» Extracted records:
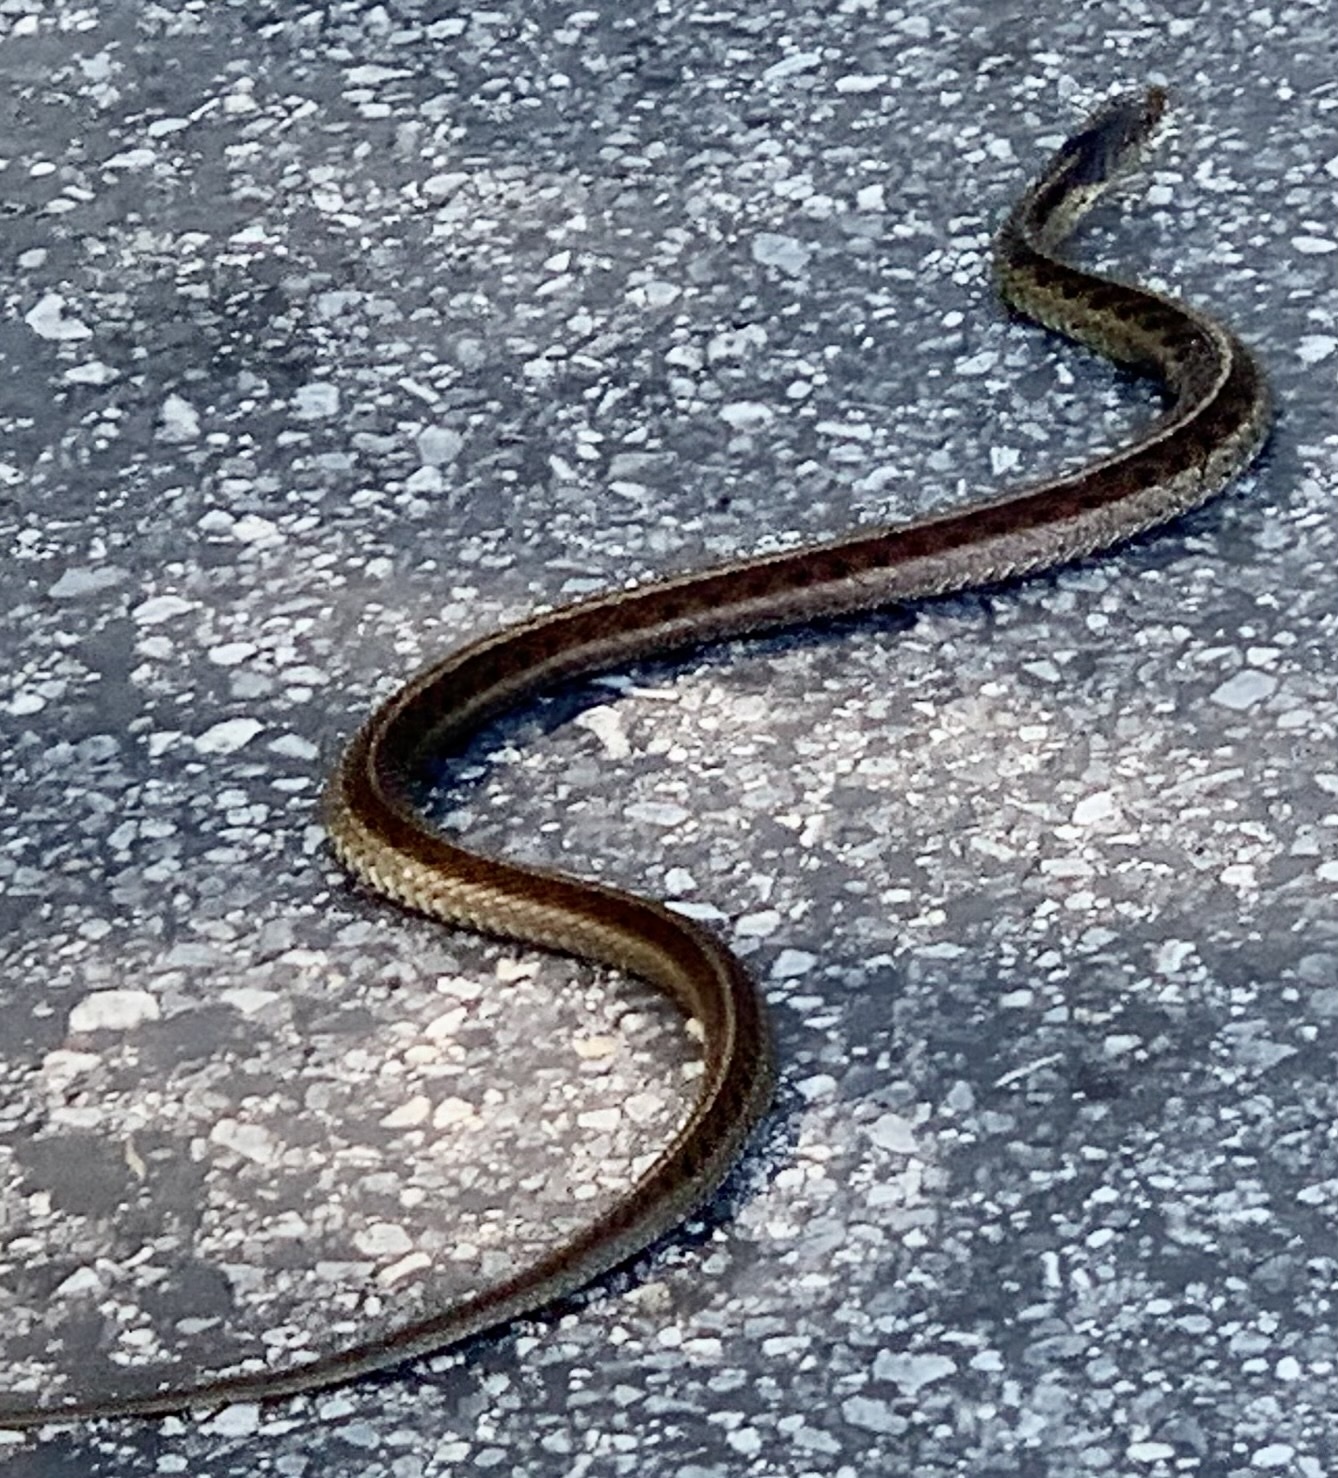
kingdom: Animalia
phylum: Chordata
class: Squamata
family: Colubridae
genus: Thamnophis
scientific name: Thamnophis sirtalis
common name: Common garter snake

» WHAT YOU SHOULD DO:
Please recast all of the material above as a JSON list of strings, one string per line, with blank lines skipped. Leave the pictures out of the answer.

» ANSWER BELOW:
[
  "kingdom: Animalia",
  "phylum: Chordata",
  "class: Squamata",
  "family: Colubridae",
  "genus: Thamnophis",
  "scientific name: Thamnophis sirtalis",
  "common name: Common garter snake"
]